*WHAT NEEDS TO BE DONE:*
Once every line in the data that follows has been checked for the word "hand", give only the number of lines that hold it.

*EXTRACTED ENTRIES:*
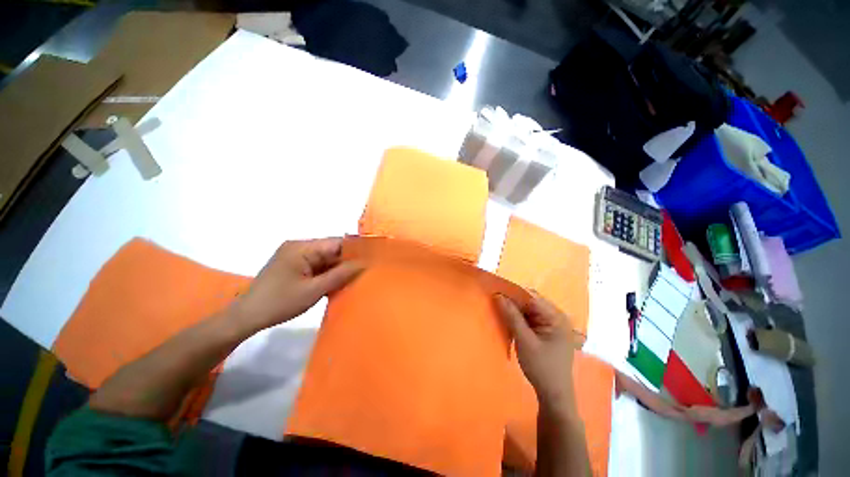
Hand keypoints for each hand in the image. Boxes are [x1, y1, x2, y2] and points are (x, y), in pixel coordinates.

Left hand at [231, 238, 363, 332]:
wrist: (246, 317)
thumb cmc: (280, 302)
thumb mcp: (314, 290)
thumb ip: (340, 275)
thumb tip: (364, 263)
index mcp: (302, 247)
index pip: (336, 242)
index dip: (355, 250)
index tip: (372, 259)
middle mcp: (299, 246)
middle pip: (331, 249)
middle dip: (347, 261)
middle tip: (366, 271)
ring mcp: (295, 255)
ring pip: (326, 258)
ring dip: (338, 268)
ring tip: (355, 278)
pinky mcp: (294, 265)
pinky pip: (317, 265)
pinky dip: (327, 273)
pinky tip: (337, 282)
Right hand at [495, 293, 575, 408]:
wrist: (554, 394)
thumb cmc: (541, 367)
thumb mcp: (524, 340)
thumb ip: (512, 316)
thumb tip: (498, 295)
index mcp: (556, 317)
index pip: (532, 297)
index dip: (513, 293)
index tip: (495, 291)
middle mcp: (556, 317)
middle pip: (531, 302)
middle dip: (513, 301)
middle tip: (495, 300)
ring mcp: (552, 324)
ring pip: (529, 310)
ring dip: (515, 309)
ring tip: (498, 308)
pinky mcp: (547, 331)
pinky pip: (530, 318)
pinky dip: (519, 318)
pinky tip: (508, 319)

*EXERCISE RESULT:*
3